Outro dia, um acaso da vida me levou ao qualquercoisa center.  Tomei uma pancada visual. Um feio de dezenas de carroças ocupavam sua lateral. Alguém tirou meu susto: “Os carroceiros estão sendo cadastrados para tirar habilitação de carroceiro”.   Um tumulto se formava entre as carroças. Um sujeito, com cara de classe média, esbravejava com outro, no aproximado de ir às tapas: “Traidor! Traidor! Quer dividir a organização do povo!” Cheguei perto. Ele tomava nota dos nomes, esbravejando para transmudar o tumulto em fila. “O que é isso?”, perguntei. Um carroceiro respondeu: “Ele tá dizendo que a gente tem que se organizar, que só vai poder guiar carroça quem tiver habilitação e for sócio da associação”. E, com tantos jumentos, o perfume do ar era fedor de estrume.

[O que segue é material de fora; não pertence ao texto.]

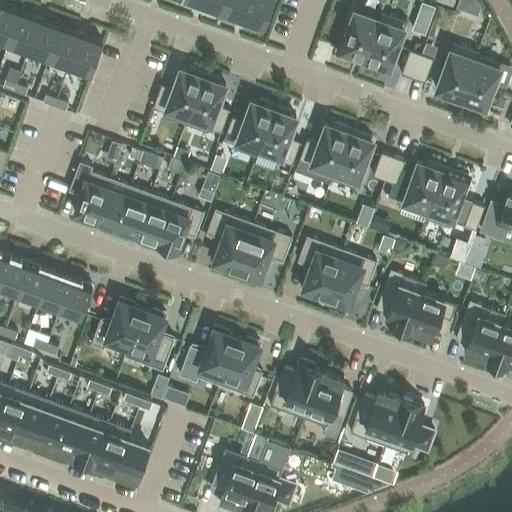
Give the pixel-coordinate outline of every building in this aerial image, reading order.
[(202,0),(201,3),(221,10),(225,0),(202,0)] [(248,0),(225,0),(221,10),(242,18),(248,0)] [(248,0),(242,18),(263,25),(272,0),(248,0)] [(0,39),(8,42),(20,9),(0,1),(0,39)] [(40,16),(20,9),(8,42),(28,50),(40,16)] [(361,62),(362,62),(379,17),(378,17),(354,9),(338,53),(354,59),(355,58),(362,61),(361,62)] [(379,68),(380,63),(389,66),(406,19),(380,10),(378,17),(379,17),(362,62),(379,68)] [(28,50),(48,57),(60,24),(40,16),(28,50)] [(81,31),(60,24),(48,57),(68,65),(81,31)] [(68,65),(90,72),(102,39),(81,31),(68,65)] [(477,53),(478,50),(453,40),(435,88),(444,91),(442,95),(459,101),(476,53),(477,53)] [(409,48),(401,72),(413,76),(421,52),(409,48)] [(421,52),(413,76),(424,80),(433,57),(421,52)] [(476,53),(459,101),(459,102),(460,101),(467,104),(483,111),(501,62),(477,53),(476,53)] [(204,70),(189,64),(187,69),(180,66),(173,86),(161,82),(152,106),(164,110),(163,113),(185,122),(204,70)] [(219,75),(204,70),(185,122),(208,130),(209,126),(221,130),(229,107),(218,103),(225,83),(218,80),(219,75)] [(5,78),(2,85),(14,89),(16,82),(5,78)] [(16,82),(14,89),(25,93),(28,86),(16,82)] [(45,92),(43,100),(54,104),(57,97),(45,92)] [(57,97),(54,104),(65,108),(68,101),(57,97)] [(235,142),(233,146),(256,154),(275,102),(260,97),(258,101),(251,98),(243,118),(232,114),(223,138),(235,142)] [(258,151),(292,163),(300,139),(289,135),(296,115),(289,112),(290,108),(275,102),(256,154),(257,154),(258,151)] [(350,125),(333,119),(331,124),(325,121),(318,141),(306,137),(295,168),(329,181),(331,177),(350,126),(350,125)] [(350,126),(331,177),(355,186),(374,135),(350,126)] [(0,172),(8,150),(0,146),(0,172)] [(132,146),(129,154),(138,157),(141,149),(132,146)] [(381,150),(373,173),(385,178),(393,154),(381,150)] [(393,154),(385,178),(396,182),(405,158),(393,154)] [(444,164),(427,158),(426,163),(417,160),(403,199),(427,208),(428,209),(444,164)] [(74,210),(95,218),(111,176),(90,168),(92,164),(79,159),(69,188),(80,193),(74,210)] [(424,216),(450,225),(452,219),(476,227),(484,204),(472,199),(471,201),(460,197),(469,173),(452,167),(452,168),(445,165),(445,164),(444,164),(428,209),(427,208),(424,216)] [(95,218),(115,226),(131,183),(111,176),(95,218)] [(144,211),(151,191),(131,183),(115,226),(135,233),(144,211)] [(155,240),(156,241),(172,198),(151,191),(144,211),(135,233),(155,240)] [(511,193),(507,192),(503,203),(491,198),(480,228),(503,236),(506,226),(511,227),(511,193)] [(156,241),(155,240),(153,244),(170,250),(171,247),(177,249),(183,230),(195,234),(204,210),(192,206),(172,198),(156,241)] [(215,206),(206,232),(207,232),(207,231),(222,237),(212,263),(225,267),(227,264),(236,267),(253,220),(231,212),(215,206)] [(253,220),(236,267),(245,271),(244,274),(257,279),(267,254),(282,260),(292,234),(253,220)] [(343,247),(306,233),(297,259),(298,259),(298,258),(311,263),(301,289),(315,294),(316,290),(325,294),(343,247)] [(376,259),(365,255),(343,247),(325,294),(334,297),(333,300),(347,305),(356,280),(367,284),(376,259)] [(0,278),(10,252),(0,248),(0,278)] [(0,278),(0,287),(17,294),(30,260),(10,252),(0,278)] [(476,265),(479,257),(467,252),(464,260),(476,265)] [(17,294),(38,301),(50,267),(30,260),(17,294)] [(38,301),(58,309),(71,275),(50,267),(38,301)] [(408,328),(421,290),(423,290),(426,281),(391,268),(376,306),(388,311),(385,319),(408,328)] [(58,309),(79,317),(92,283),(71,275),(58,309)] [(423,290),(421,290),(408,328),(430,336),(433,327),(445,331),(456,302),(423,290)] [(128,345),(142,307),(133,303),(134,300),(121,295),(111,321),(101,317),(101,316),(100,316),(91,341),(104,346),(107,337),(127,344),(128,345)] [(456,337),(467,341),(464,350),(487,359),(500,321),(502,321),(505,312),(470,299),(456,337)] [(127,344),(124,353),(162,368),(174,335),(173,335),(159,330),(166,312),(153,307),(151,310),(142,307),(128,345),(127,344)] [(511,324),(502,321),(500,321),(487,359),(509,367),(511,359),(511,324)] [(196,378),(197,374),(219,382),(236,335),(227,331),(228,328),(215,323),(205,349),(191,344),(191,343),(190,342),(179,372),(196,378)] [(3,333),(15,337),(17,330),(6,325),(3,333)] [(219,382),(253,394),(262,369),(261,368),(260,369),(250,365),(260,340),(246,335),(245,338),(236,335),(219,382)] [(47,340),(35,336),(33,344),(44,348),(47,340)] [(47,341),(44,348),(55,352),(58,345),(47,341)] [(19,353),(22,346),(14,343),(11,342),(6,353),(17,357),(19,353)] [(19,353),(30,357),(32,350),(22,346),(19,353)] [(300,356),(295,369),(283,365),(275,388),(270,403),(304,415),(321,368),(314,366),(316,361),(300,356)] [(49,363),(46,370),(57,374),(60,367),(49,363)] [(71,371),(60,367),(57,374),(68,378),(71,371)] [(344,377),(321,368),(304,415),(326,424),(332,409),(343,413),(352,390),(340,385),(344,377)] [(89,378),(87,385),(98,389),(100,382),(89,378)] [(0,405),(9,382),(0,379),(0,405)] [(28,390),(9,382),(0,405),(0,429),(12,434),(18,417),(28,390)] [(100,382),(98,389),(109,393),(111,386),(100,382)] [(384,443),(401,396),(379,387),(375,396),(364,392),(350,430),(384,443)] [(18,417),(12,434),(32,442),(39,423),(49,397),(28,390),(18,417)] [(138,404),(141,397),(125,391),(123,398),(138,404)] [(424,404),(401,396),(384,443),(407,451),(410,442),(427,448),(434,428),(417,422),(424,404)] [(69,404),(49,397),(39,423),(32,442),(53,449),(69,404)] [(149,408),(152,401),(141,397),(138,404),(149,408)] [(69,404),(53,449),(73,457),(90,412),(69,404)] [(110,419),(90,412),(73,457),(93,464),(110,419)] [(110,419),(93,464),(114,471),(127,435),(128,436),(131,427),(110,419)] [(114,471),(135,479),(148,443),(128,436),(127,435),(114,471)] [(259,458),(225,446),(211,484),(223,488),(219,497),(242,506),(259,458)] [(338,448),(335,459),(351,465),(355,454),(338,448)] [(282,467),(259,458),(242,506),(259,511),(265,511),(271,496),(288,502),(295,482),(279,476),(282,467)] [(390,481),(338,462),(336,467),(332,476),(368,490),(390,481)] [(394,474),(387,471),(384,479),(392,481),(394,474)] [(0,511),(38,511),(0,498),(0,490),(0,511)]
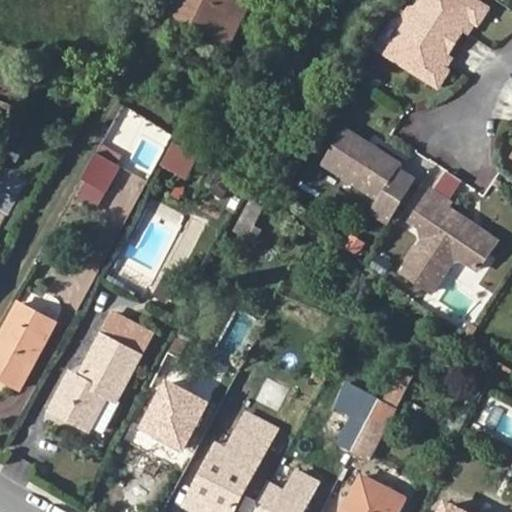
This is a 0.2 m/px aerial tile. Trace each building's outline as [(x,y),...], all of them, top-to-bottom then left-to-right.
[(190,0),(182,18),(228,42),(249,2),(246,0),(190,0)] [(489,9),(475,0),(421,0),(385,57),(438,90),(449,72),(443,69),(440,66),(448,55),(451,57),(466,34),(463,31),(470,20),(474,22),(479,26),(489,9)] [(474,22),(470,20),(463,31),(466,34),(474,22)] [(451,57),(448,55),(440,66),(443,69),(451,57)] [(398,172),(402,166),(344,127),(322,165),(379,201),(370,212),(386,223),(413,182),(398,172)] [(164,163),(188,175),(196,157),(174,145),(164,163)] [(116,165),(95,154),(86,169),(81,179),(102,190),(116,165)] [(139,199),(145,179),(128,174),(122,194),(139,199)] [(450,210),(453,204),(434,191),(413,223),(430,234),(404,271),(435,290),(452,265),(464,262),(481,273),(500,244),(450,210)] [(254,222),(261,208),(251,203),(244,217),(254,222)] [(359,257),(367,243),(352,233),(343,247),(359,257)] [(0,376),(21,388),(49,338),(38,333),(46,317),(19,303),(0,339),(0,376)] [(91,428),(109,396),(117,400),(140,357),(101,337),(79,379),(70,375),(53,408),(91,428)] [(368,422),(372,415),(380,400),(347,383),(337,405),(353,413),(368,422)] [(169,384),(146,427),(184,447),(207,404),(169,384)] [(338,442),(354,450),(368,422),(353,413),(338,442)] [(219,446),(188,504),(202,511),(233,511),(276,430),(247,415),(229,450),(219,446)] [(368,422),(354,450),(369,458),(387,424),(372,415),(368,422)] [(270,483),(254,511),(303,511),(318,484),(299,473),(288,493),(270,483)] [(362,478),(344,511),(396,511),(403,499),(362,478)]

Tomei distância da confusão. Vi que aquele desenho de feiúra transbordava as carroças. Um camelô dividia com eles o espaço, expondo cadeiras, cofres e uma infinidade de “sofisticados” de gosto caído. Na calçada do qualquercoisa center, uma dezena de mototaxi, com aqueles capacetes em primor estético, sustentados no alto de suas cabeças, protestava contra a invasão dos carroceiros por enfearem o espaço. Ao lado deles, mulheres cansadas e abatidas seguravam bandeiras tremulantes pelo batido do vento, dando vida à campanha de um candidato: “as militantes”. Tudo isso formava um espalhafatoso atraindo atenção. E como tudo ali podia acontecer, parou um carro com som estrondoso. É sabido que a potência do som de um carro tem relação direta com o grau de imbecilidade de seu proprietário, mas aquele era arrepiante. O som furava os ouvidos e a música estripava a alma com a voz da cantora que sapecava o refrão: “Ele só quer comer meu... Ele só quer comer meu...” Pois é, esse imbecil ao quadrado elevado ao cubo não foi visto, não foi tomado como causador de nenhuma perturbação. Até algumas mocinhas que seguravam as bandeiras ajudaram o tremular delas com os requebros sexualizados de seus quartos, no balanço da zoada “musical”. Quanto ao qualquercoisa center, lá dentro não havia nem vida e nem morte, só tédio.